**Task goal:**
Report how many lines in the listing contain the string "psov", with case counting, and give only the number.

**Items from a data source:**

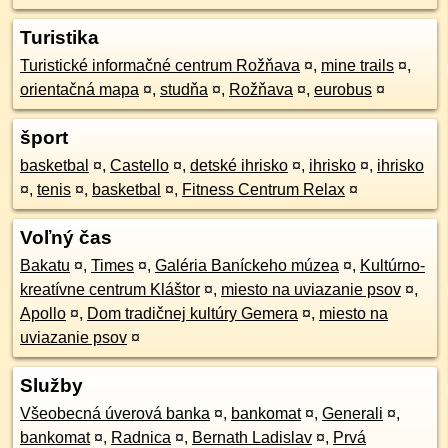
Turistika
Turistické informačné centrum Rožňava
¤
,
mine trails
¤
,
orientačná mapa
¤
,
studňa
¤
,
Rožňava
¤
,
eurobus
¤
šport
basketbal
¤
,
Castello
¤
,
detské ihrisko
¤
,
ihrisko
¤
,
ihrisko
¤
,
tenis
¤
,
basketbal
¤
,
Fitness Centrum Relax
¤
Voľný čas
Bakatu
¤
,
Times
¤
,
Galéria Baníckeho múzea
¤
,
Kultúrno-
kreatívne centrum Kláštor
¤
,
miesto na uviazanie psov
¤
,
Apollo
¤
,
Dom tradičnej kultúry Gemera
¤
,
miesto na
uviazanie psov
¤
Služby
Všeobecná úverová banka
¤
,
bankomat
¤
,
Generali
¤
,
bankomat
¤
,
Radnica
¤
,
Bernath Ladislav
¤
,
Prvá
==
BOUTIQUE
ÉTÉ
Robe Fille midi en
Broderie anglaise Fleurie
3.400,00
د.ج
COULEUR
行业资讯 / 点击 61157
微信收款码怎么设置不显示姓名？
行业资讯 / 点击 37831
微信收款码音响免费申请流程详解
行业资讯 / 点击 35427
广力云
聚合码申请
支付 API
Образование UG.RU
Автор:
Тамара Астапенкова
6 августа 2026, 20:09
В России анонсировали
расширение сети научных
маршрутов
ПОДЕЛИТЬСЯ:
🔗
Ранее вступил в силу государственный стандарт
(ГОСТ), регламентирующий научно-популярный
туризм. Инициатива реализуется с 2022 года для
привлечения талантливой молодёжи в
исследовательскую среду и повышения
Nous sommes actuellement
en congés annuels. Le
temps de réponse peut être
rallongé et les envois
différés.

**Solution to this exercise:**
2